Allegations of both mistreatment and an unresponsive athletics administration cast a shadow over Penn volleyball last spring after the Quakers struggled to a 6-19 record in coach Iain Braddak’s first year at the helm of the program.
Eight players filed grievances against Braddak both during and after the season before participating in a team-wide mediation session, called restorative justice, at the direction of Penn Athletics.
Now a summer removed from the ordeal, the Red and Blue are 7-3 in 2019, good for the team’s best start since 2009, when Penn finished 23-6 and advanced to the second round of the NCAA Tournament.
Winning seven matches out of 10 to begin the year has infused the Quakers with confidence, and while a 3-0 loss at Princeton to begin Ivy play might have brought them down to earth, Penn's match against Cornell at the Palestra on Friday night will provide an opportunity to gauge their ability to compete with the rest of the Ivy League.
Despite last year’s controversy, in the midst of the season — a potentially promising one, at that — the consensus around the program is that the team's focus is on playing volleyball and improving as a team. Players say they are attempting to move on.
Multiple players did not respond to The Daily Pennsylvanian’s request for comment.
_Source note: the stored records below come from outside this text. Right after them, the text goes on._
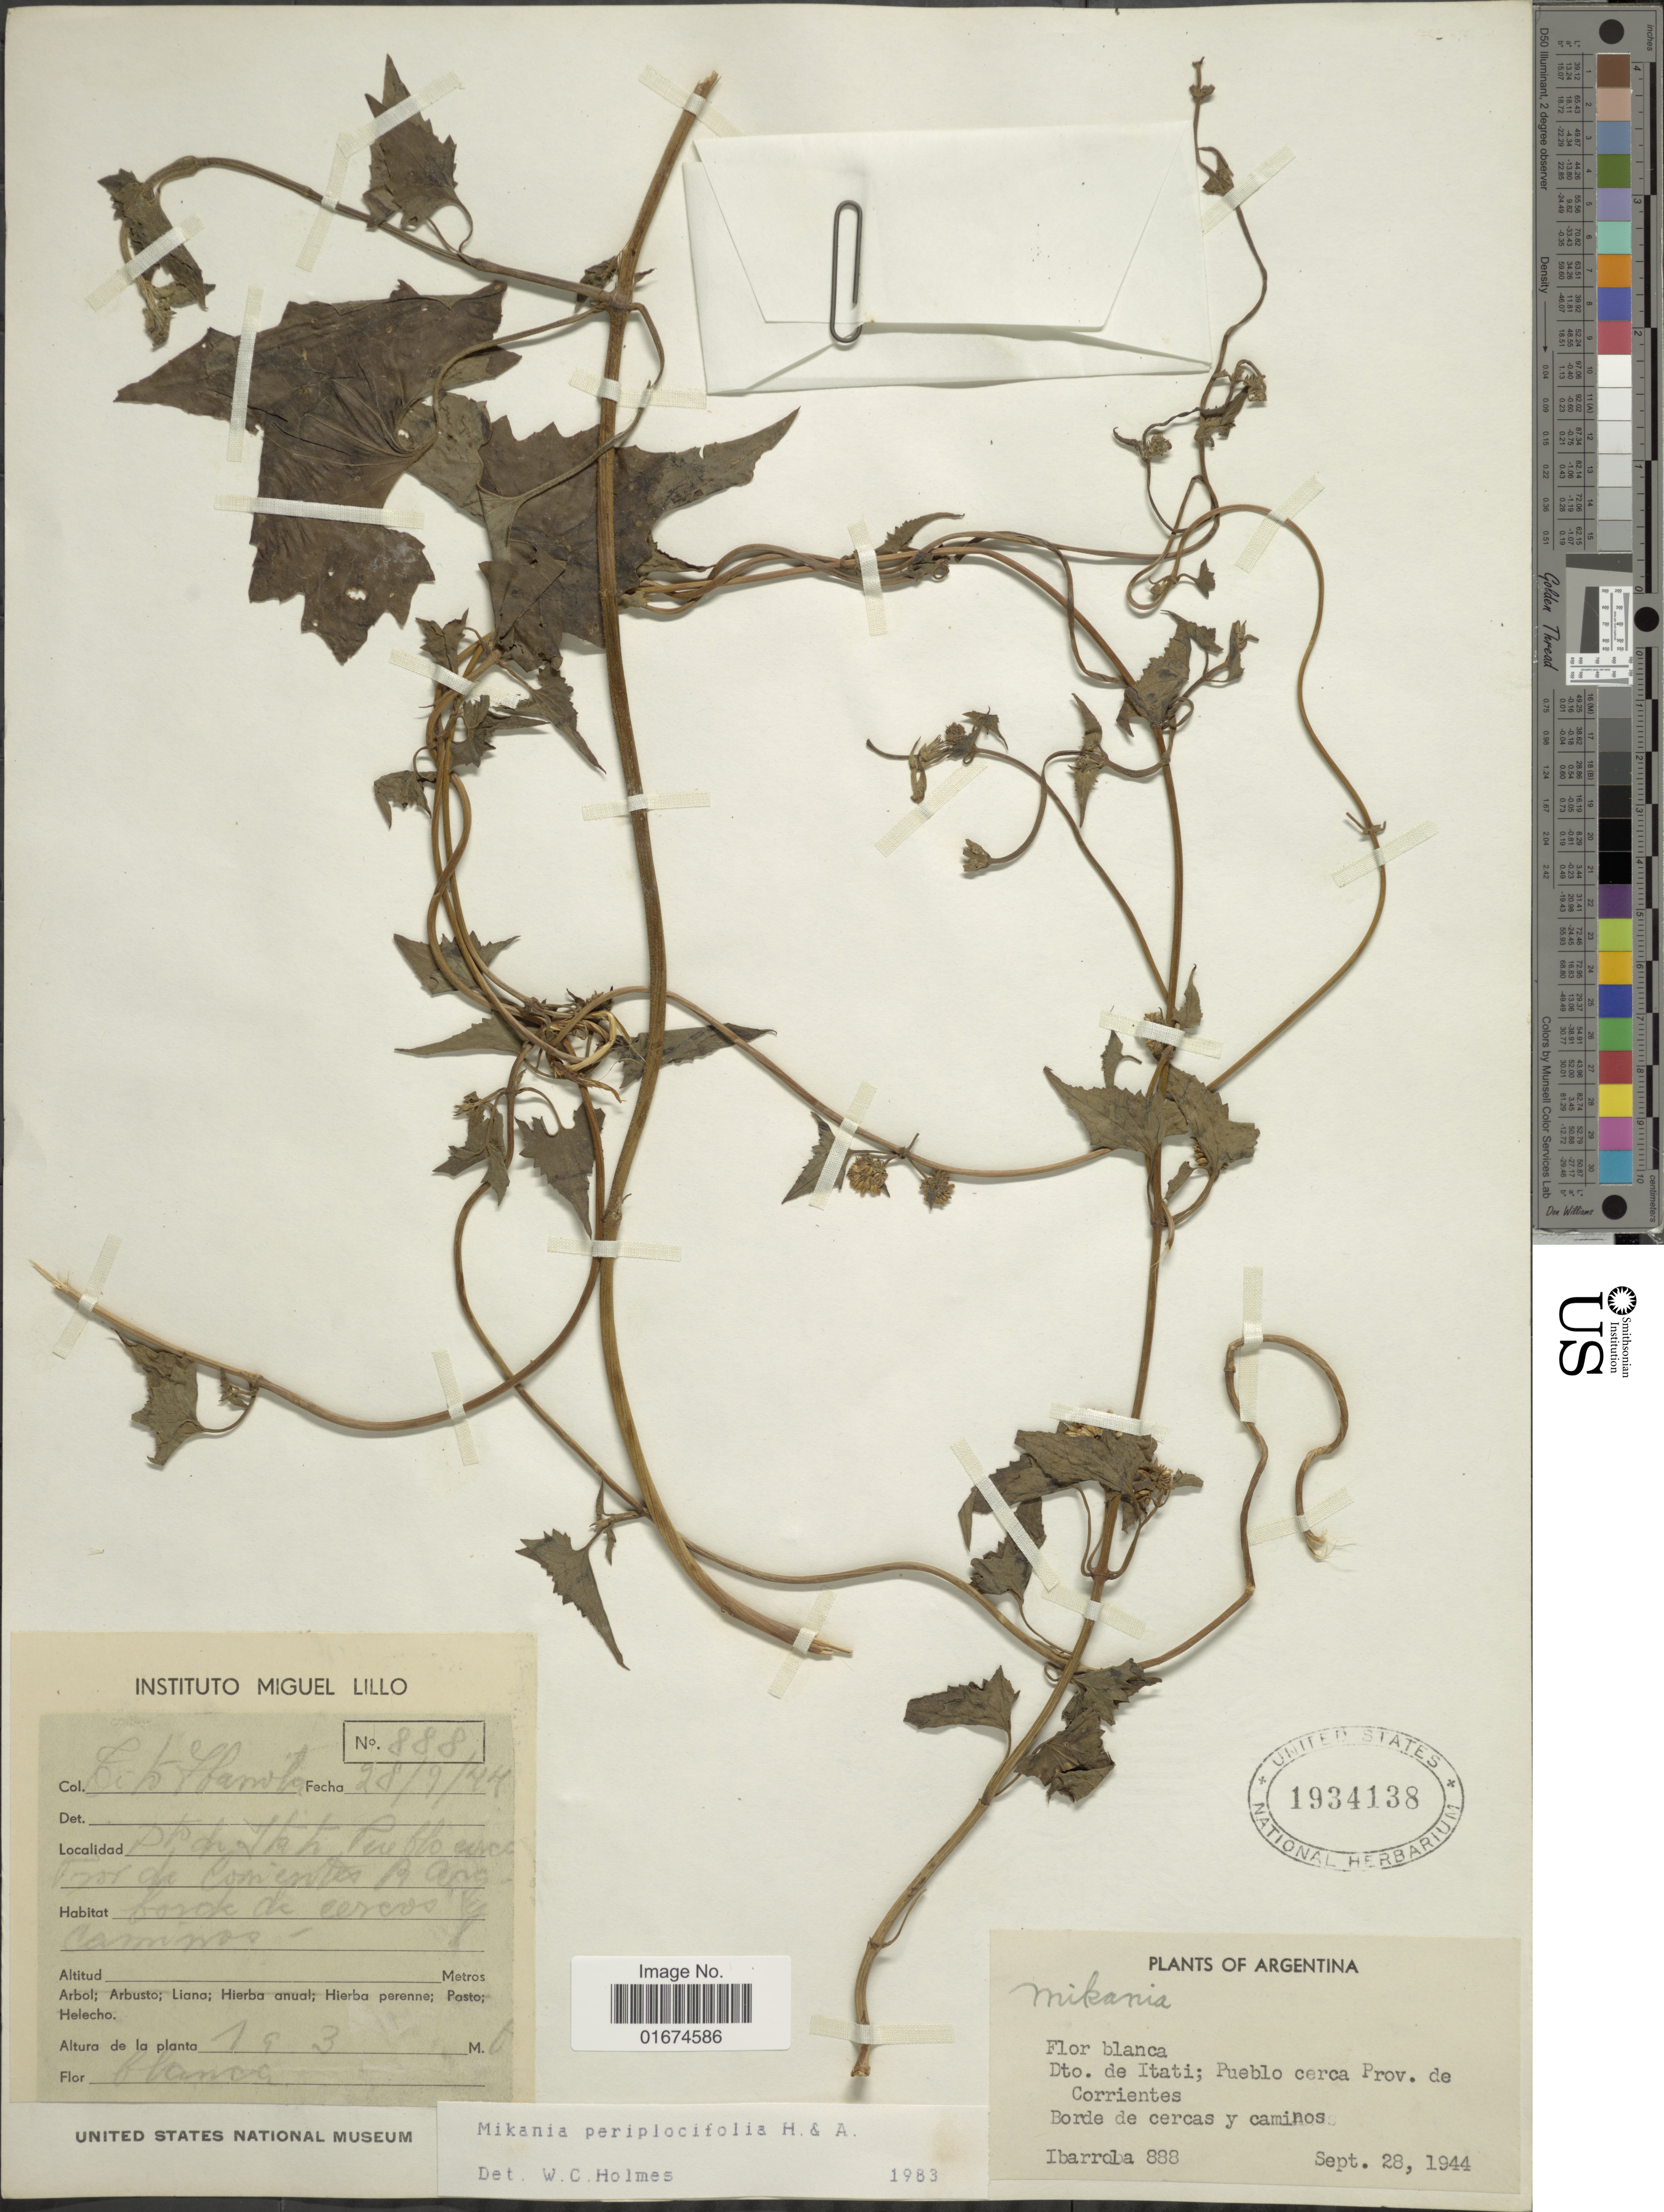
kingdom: Plantae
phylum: Tracheophyta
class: Magnoliopsida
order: Asterales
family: Asteraceae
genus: Mikania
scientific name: Mikania periplocifolia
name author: Hook. & Arn.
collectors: T. Ibarrola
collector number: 888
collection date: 1944-09-28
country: Argentina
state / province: Corrientes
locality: Dto. de Itati; Pueblo cerca Prov. de Corrientes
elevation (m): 193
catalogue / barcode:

After the Quakers began the season by securing two wins in three matches at Lafayette’s Crosstown Invitational, sophomore Margaret Planek, who ranks second on the team with 108 kills in 2019, expressed her excitement at the Red and Blue’s potential as a young group that had only the preseason under its belt.
“Preseason has been great,” Planek said after that tournament. “Given the time we’ve spent together so far, I think we all play well together, which I think is really awesome, and we’re only half of a month into the season, so I’m excited to see what another two months is going to bring and how much better we can get.”
Planek identified the arrival of Penn’s new freshman class as a factor in moving on from the spring, since the influx of youth helped to distract from some of the previous year’s unsettled feelings. Planek explained that she and the team want to take advantage of any opponents who pay too much attention to the group’s past struggles and relative inexperience.
“We honestly are kind of treating this season as a clean slate,” she said. “[We are] hoping to be kind of the underdogs: maybe someone will take us lightly, and we’ll prove them wrong.”
Caroline Douglas and Autumn Leak, both of whom are freshmen, noted the group’s cohesiveness after the UC Riverside Invitational, where the Quakers defeated Seattle and UC Riverside before falling in five sets to Cal State Fullerton.
“On the court, we all support each other; we’re all really engaged,” said Leak, who has 93 kills on the year. “Even if you’re on the side, everyone is cheering really loud. We’re known to be one of those loud, energetic teams. Off the court it’s the same energy. We keep the same vibe throughout.”
With the bulk of the League season left to play, it remains to be seen whether or not the Red and Blue’s winning ways are here to stay. Nevertheless, after a spring defined by conflict within the program, Penn volleyball is concentrating squarely on what lies ahead.